Carvalho
da Silva – Jornal de Notícias, opinião
O
sistema financeiro que hoje subjuga os direitos e legítimos poderes dos povos
assenta a sua estrutura e organização num emaranhado de manipulações e
opacidades quase impenetráveis que permitem, por exemplo, transferir ou criar
dívidas explorando e sufocando os cidadãos.Entre o muito que aprendemos de
economia política durante esta crise europeia e, em particular portuguesa, um
ensinamento se destaca: no estranho e nada ético capitalismo financeiro em que
vivemos, a Banca é um negócio privado no que diz respeito a lucros e um
problema público no que se refere a perdas.
Há
muito boas razões para que o Estado intervenha quando pode estar iminente um
colapso bancário. Mas, se assim é, impõe-se a pergunta: por que razão se
considera natural, quase obrigatório, que a Banca seja um negócio privado e
continue a sê-lo mesmo depois do Estado ter derretido milhões nessas
intervenções, utilizando dinheiro de impostos, de salários e pensões que
pertenciam às pessoas, cortando na saúde, no ensino, na segurança?
Vem
isto a propósito do caso Espírito Santo, a ameaça que nestes dias impende sobre
nós. Será que a fatura do desvario privado nos vai cair em cima uma vez mais?
Dizem-nos que tudo está acautelado, mas a verdade é que já começam a
conhecer-se "efeitos sistémicos" dos graves problemas do grupo:
dívidas à Caixa Geral de Depósitos, instabilização e enfraquecimento de
empresas, algumas grandes como a PT, turbulência na Bolsa e o mais que virá. E,
como o segredo é a alma do negócio, não sabemos da missa a metade.
Podíamos
perguntar, como pergunta o Papa no Vaticano, que mais terá de acontecer para
que seja posto fim ao império da ganância, ao domínio da sociedade por uma
finança insaciável. Será porventura pedir de mais face à relação de forças
existente. O que deve ser exigido já, são medidas firmes de controlo público do
sistema financeiro, que não sejam socializações de perdas nem regulações
complacentes que encanam a perna à rã para que os interesses não se alterem.

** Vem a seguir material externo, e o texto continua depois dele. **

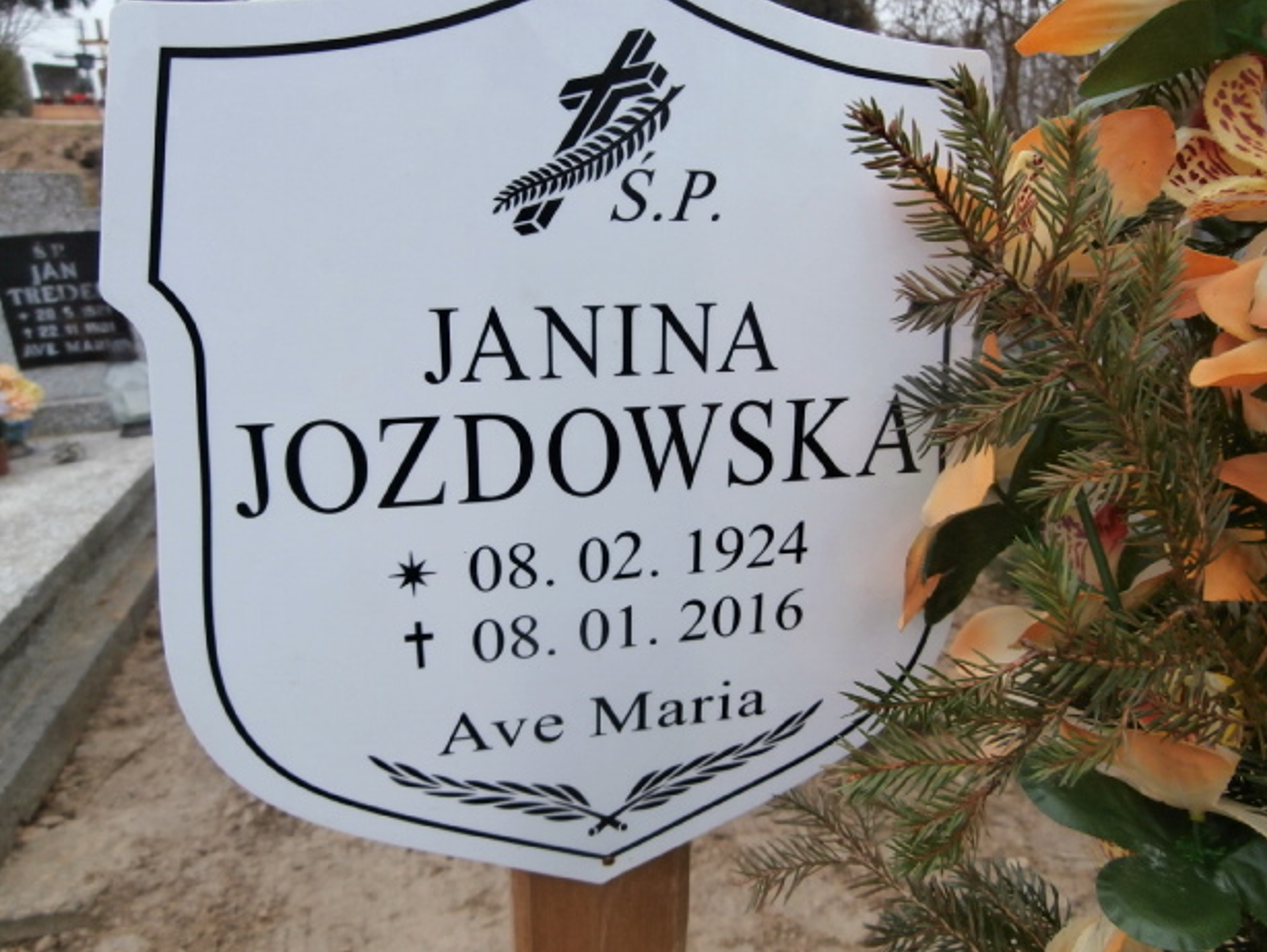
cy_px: 473
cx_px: 642
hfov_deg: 69.4
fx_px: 915
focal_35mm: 25
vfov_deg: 54.9
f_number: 3
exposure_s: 1/250
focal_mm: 4.2
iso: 100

Passaram sete anos do "Chernobil financeiro" e nada foi
verdadeiramente resolvido. As promessas de mudança foram rapidamente
substituídas pelo refinamento dos mecanismos que aprisionam os cidadãos e lhes
sacam os rendimentos e os direitos.
Sob
a aparência de um regresso à normalidade - uma normalidade triste, aflita,
insegura, a que nos querem habituar - sentem-se pressões, tensões em
acumulação: um período de euforia dos mercados financeiros de quase todo o
Mundo; uma corrida aos bancos na Bulgária; fundos abutres a pairar sobre a
Argentina; sistemas políticos em decomposição por todo o lado. A terra ainda
não treme, mas o ruído de fundo é bem audível.
As
elites financeiras e os agentes políticos da sua governação parecem estar, de
novo, a perder o controlo do monstro que criaram. Como podem as "pessoas
comuns" defender-se? Num ato de prudência diremos que é preciso
envolverem-se, passarem da indignação à intervenção. Deixar de pensar a
política como coisa para políticos - e muito menos para os políticos que estão
a submeter-nos - fazer das tripas coração e tornarem-se elas próprias
políticas.
O
avanço de forças conservadoras e fascistas constitui um perigo, mas é
esperançosa a revitalização de forças com valores democráticos e a emergência
de novas forças políticas, por exemplo em Espanha, inovadoras na forma de fazer
política. Há que trabalhar novas fraturas e hegemonias e combater serenidades
podres. Com mais ou menos dificuldades, este é o caminho para impedir que se
instale o desânimo e o desespero.
Nós,
portugueses, temos de dar mais atenção às questões europeias, olhando e agindo
sobre as realidades concretas e não sobre uma Europa de mentiras. Mas, é
indispensável tratar das questões nacionais, pois estas serão sempre vitais para
o nosso futuro. É imprescindível: derrotar o Governo PSD/CDS e as suas
políticas; gerar propostas e abordagens que criem nos portugueses confiança na
política, motivando-os para a intervenção; construir compromissos para uma
governação nova de combate ao neoliberalismo, à subjugação do país e do povo.
Só
com novas relações de forças se podem realizar intervenções eficazes sobre o
sistema financeiro ou em outras áreas.